El recuento es desolador. Las dos
fechas mencionadas sirvieron para imponer una legislación que restringe la
libertad de manifestación y autoriza la intervención militar que hasta ahora,
aunque constantemente empleada, era ilegal conforme a los diferentes supuestos
contemplados en la Ley de Seguridad Interior.
Esa ley,
cuestionada desde su discusión en comisiones lo mismo por académicos,
defensores de derechos humanos y organismos nacionales e internacionales, es la
fórmula legal que desde hace años los grupos de poder, y señaladamente los
intereses que representan los gobiernos de Felipe Calderón y Enrique Peña
Nieto, intentaron para legalizar la militarización del país, cuya función, más allá de la llamada
“guerra contra el narco”, ha sido la contención violenta del movimiento social.
No es todo. También aprobaron una reforma al artículo
1916 del Código Civil, que atenta contra la libertad de expresión, al ampliar
el alcance del daño moral (no del delito, como algunos interpretan) a la
transmisión de información por cualquier medio tradicional o electrónico que la
jerga ha querido describir como cyberbullying, y que, sin embargo, plantea
llenar los vacíos restrictivos que este sexenio se ha impuesto al ejercicio de
la libertad de expresión, entre otras cosas, con la Ley de Réplica.
Minimizada
por algunos analistas, la reforma al Código Civil fue, finalmente, la solución
más eficiente, a propuesta del PRI, que
facilita lo que ya en 2015 Omar Fayad, entonces senador hoy gobernador de Hidalgo
intentó sin conseguirlo, con la llamada “Ley cybermordaza”.
En las 48 horas mencionadas, se
aprobó también la nueva Ley General de Archivos, que reserva los archivos
históricos del espionaje político por siete décadas, si bien en una redacción de sentido
amplio, en los hechos lo que se reiteró
fue la reserva sobre el fondo documental de la Dirección Federal de Seguridad,
la sanguinaria policía política del antiguo régimen en cuyos acervos se
encuentran claves del empoderamiento pernicioso de actores políticos vigentes,
de acaudalados empresarios y de líderes religiosos.
Finalmente, el poder se blindó, no sólo con nuevas
disposiciones legislativas, pues dejó acéfalas dos instituciones clave para el
tema más relevante del sexenio: no eligió fiscal anticorrupción ni auditor
superior de la federación.

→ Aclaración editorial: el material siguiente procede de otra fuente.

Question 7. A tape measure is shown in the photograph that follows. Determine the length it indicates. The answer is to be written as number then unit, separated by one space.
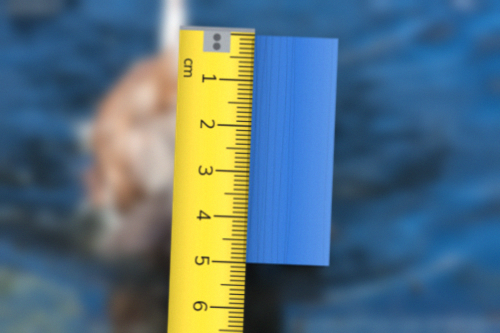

Lo que sí hizo fue colocar al nuevo fiscal de
delitos electorales –quedando pendiente y opaca la remoción del anterior
titular—y con ello, garantizó a un funcionario a modo para transitar la
sucesión presidencial legalizando la represión a los desobedientes y reduciendo
la libertad de expresión en cuyo ejercicio ven oposiciones.